Oxford Textbook of Critical Care 2nd Edition PDF
62.91 MB PDF
Since the first edition of the Oxford Textbook of Critical Care was published there have been many advances in our understanding and management of critical illness. We prefaced the first edition with a note on the exacting nature of critical care; the holistic complexity of the patient with multisystem dysfunction, the out-of-hours commitment, the often stressful and highly charged situations requiring considerable agility of brain and hand, and the continuing evolution (and occasional revolution) in perceived ‘best practice’. However, these challenging demands are precisely what attract the critical care practitioner to the specialty. The importance of strong support mechanisms—from colleagues, from national and international societies, and from robust educational and research outputs—is paramount to not only sustain but also enhance the quality of care given.
Recognizing the increasing use of electronic media for reference, we have continued the format used in the first edition. The traditional chapter layout of a textbook gave way to system-orientated sections. Each section has been subdivided into short topics grouped within the section according to clinical problems. We believe the reader will often come to this book, in paper or electronic format, wishing to update on a specific clinical problem that matches an issue experienced at the bedside. Furthermore, this layout facilitates manageable and relevant searches in electronic media.
The Oxford Textbook of Critical Care is a single-volume major reference book aiming to cover the breadth of clinical and organizational aspects of adult critical care medicine in readable chunks. We clearly acknowledge that every single topic cannot possibly be covered in detail, but hope its comprehensive nature will be found useful by all health care providers who look after critically-ill patients.
We recognize there are often local, national, and international differences in philosophy and management strategy. Some of these differences are seemingly contradictory and it is often difficult for physicians in one country to assimilate information produced for another. We intended from the outset to offer the Oxford Textbook of Critical Care as an international text. We have attempted to give a balanced view where international differences exist and, in many cases, have sat squarely on the fence. We make no apology for this since we believe the book should inform rather than dictate.

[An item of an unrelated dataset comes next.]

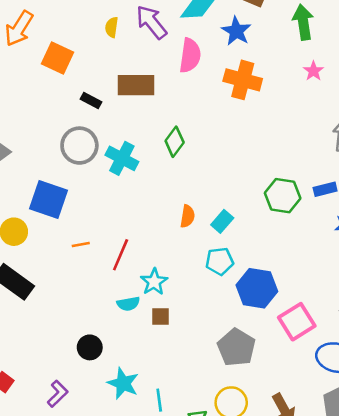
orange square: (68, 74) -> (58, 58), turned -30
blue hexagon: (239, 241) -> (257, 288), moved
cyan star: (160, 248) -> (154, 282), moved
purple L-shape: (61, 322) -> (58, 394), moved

Producing this edition has been a mammoth task, co-ordinating the efforts of over 600 authors from all corners of the world. We thank all those who have contributed to this project and to members of the staff of Oxford University Press for persuading us to take on this second edition, and whose skill and support have been essential to the editorial and production process. Finally, the editors are saddened to hear of the passing of Dr Mitchell Fink, Prof Albert Jaeger and Dr Jan Kornder since the submission of their contributions to the book.